• Beverley Beech

Am I Allowed?


Having my first baby changed the course of my life. The way I was treated led to 40 years of activism and my writing the precursor to the book, Am I Allowed? I am now revising and updating Am I Allowed? as the need for it has not gone away.


While the initial energy for the book stemmed from my own experiences of birth, ‘am I allowed?’ was the question that so many pregnant women asked. Many of us felt that the moment our pregnancy had been confirmed by the doctor, we lost the ability to make decisions about our own bodies, and lives. We were infantilised by the ‘experts.’

I have spent the intervening years writing, campaigning and working with women to change things. In 1974 I challenged the Medical Defence Union, which claimed that once a woman enters a hospital she agrees to “any necessary procedure.” They withdrew the claim and this fuelled the campaign to establish women’s human rights in maternity care.


Over these years things did improve. Government policy and health professionals became more aware of women’s human rights. The Human Rights Act was brought in, and many challenges established firmly the right of a woman to determine what is done to her body. Now sadly the under-resourcing of the NHS, followed by the pandemic has turned the clock back and my book and message are as needed as ever.
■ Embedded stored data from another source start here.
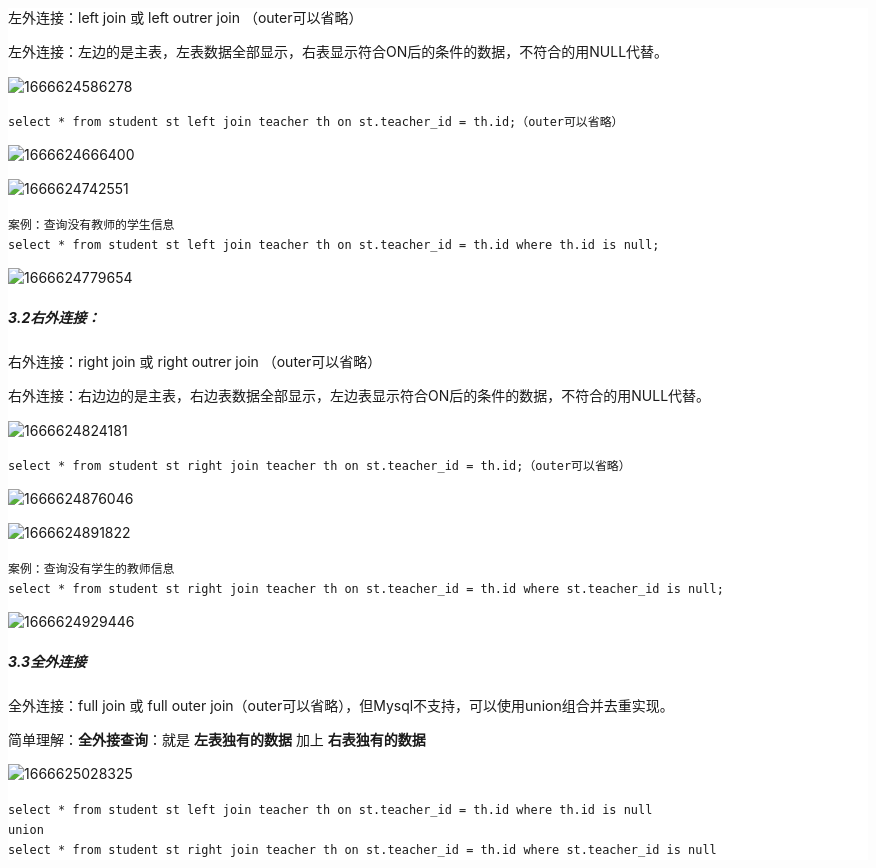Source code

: 左外连接：left join 或 left outrer join  （outer可以省略）

左外连接：左边的是主表，左表数据全部显示，右表显示符合ON后的条件的数据，不符合的用NULL代替。

![1666624586278](D:\learning\mysql\material\1666624586278.png)

```mysql
select * from student st left join teacher th on st.teacher_id = th.id;（outer可以省略）
```

![1666624666400](D:\learning\mysql\material\1666624666400.png)

![1666624742551](D:\learning\mysql\material\1666624742551.png)

```mysql
案例：查询没有教师的学生信息
select * from student st left join teacher th on st.teacher_id = th.id where th.id is null;
```

![1666624779654](D:\learning\mysql\material\1666624779654.png)

#####  3.2右外连接：

 右外连接：right join 或 right outrer join  （outer可以省略）

 右外连接：右边边的是主表，右边表数据全部显示，左边表显示符合ON后的条件的数据，不符合的用NULL代替。

![1666624824181](D:\learning\mysql\material\1666624824181.png)

```mysql
select * from student st right join teacher th on st.teacher_id = th.id;（outer可以省略）
```

![1666624876046](D:\learning\mysql\material\1666624876046.png)

![1666624891822](D:\learning\mysql\material\1666624891822.png)

```mysql
案例：查询没有学生的教师信息
select * from student st right join teacher th on st.teacher_id = th.id where st.teacher_id is null;
```

![1666624929446](D:\learning\mysql\material\1666624929446.png)

##### 3.3全外连接

全外连接：full join 或 full outer join（outer可以省略），但Mysql不支持，可以使用union组合并去重实现。 

简单理解：**全外接查询**：就是 **左表独有的数据** 加上 **右表独有的数据**

![1666625028325](D:\learning\mysql\material\1666625028325.png)

```mysql
select * from student st left join teacher th on st.teacher_id = th.id where th.id is null
union 
select * from student st right join teacher th on st.teacher_id = th.id where st.teacher_id is null
```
Women still get told things such as:


I will book you in at the clinic …”

You will have to see the consultant”

You have to have this test”

I’ve made an appointment for your scan next week”

We don’t allow women to go over 40 weeks”
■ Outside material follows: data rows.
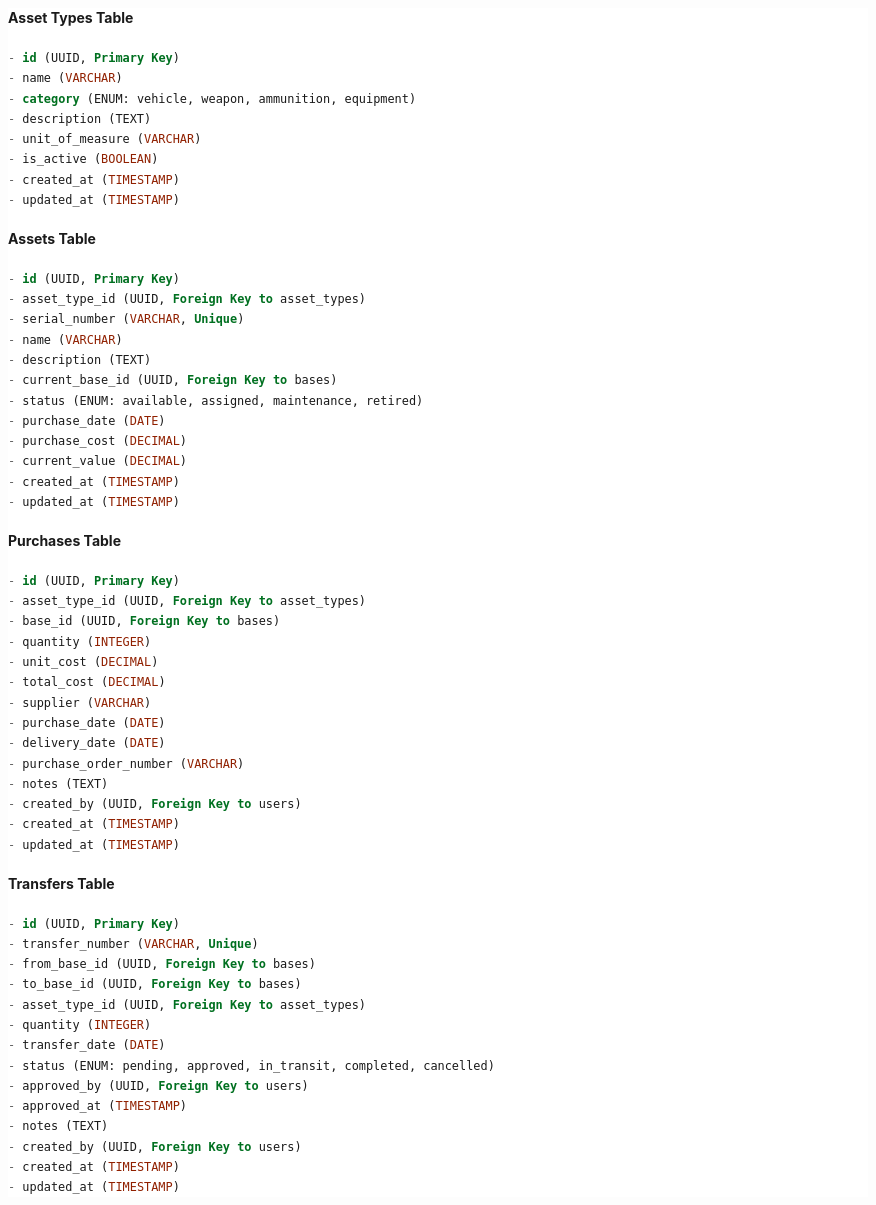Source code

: #### Asset Types Table
```sql
- id (UUID, Primary Key)
- name (VARCHAR)
- category (ENUM: vehicle, weapon, ammunition, equipment)
- description (TEXT)
- unit_of_measure (VARCHAR)
- is_active (BOOLEAN)
- created_at (TIMESTAMP)
- updated_at (TIMESTAMP)
```

#### Assets Table
```sql
- id (UUID, Primary Key)
- asset_type_id (UUID, Foreign Key to asset_types)
- serial_number (VARCHAR, Unique)
- name (VARCHAR)
- description (TEXT)
- current_base_id (UUID, Foreign Key to bases)
- status (ENUM: available, assigned, maintenance, retired)
- purchase_date (DATE)
- purchase_cost (DECIMAL)
- current_value (DECIMAL)
- created_at (TIMESTAMP)
- updated_at (TIMESTAMP)
```

#### Purchases Table
```sql
- id (UUID, Primary Key)
- asset_type_id (UUID, Foreign Key to asset_types)
- base_id (UUID, Foreign Key to bases)
- quantity (INTEGER)
- unit_cost (DECIMAL)
- total_cost (DECIMAL)
- supplier (VARCHAR)
- purchase_date (DATE)
- delivery_date (DATE)
- purchase_order_number (VARCHAR)
- notes (TEXT)
- created_by (UUID, Foreign Key to users)
- created_at (TIMESTAMP)
- updated_at (TIMESTAMP)
```

#### Transfers Table
```sql
- id (UUID, Primary Key)
- transfer_number (VARCHAR, Unique)
- from_base_id (UUID, Foreign Key to bases)
- to_base_id (UUID, Foreign Key to bases)
- asset_type_id (UUID, Foreign Key to asset_types)
- quantity (INTEGER)
- transfer_date (DATE)
- status (ENUM: pending, approved, in_transit, completed, cancelled)
- approved_by (UUID, Foreign Key to users)
- approved_at (TIMESTAMP)
- notes (TEXT)
- created_by (UUID, Foreign Key to users)
- created_at (TIMESTAMP)
- updated_at (TIMESTAMP)
```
As a result, many women get anxious and concerned. Their gut feeling tells them they do not want to 'comply' - it's just not right for them or their baby. For example, "Am I allowed to refuse a scan?", they ask. YES! You are. It's your body and your baby. As with any other medical test or procedure, you have a right to say no, and you should not have to say it more than once.


The original book was published by the Association for Improvements in the Maternity Services (AIMS) and it now needs updating. Since I parted company with AIMS in 2017, the trustees have undertaken not to continue to sell the outdated copies, nor to publish a book with the same title or content.


My plans to re-write, update, and launch the 4th edition of Am I Allowed? in early 2020 were scuppered by a double knee replacement, but lockdown has not stopped me, merely slowed me down in my tracks. I'm saddened to reflect that the need for my book has not gone away but happy to report that the new edition will be out next year, so keep a look out.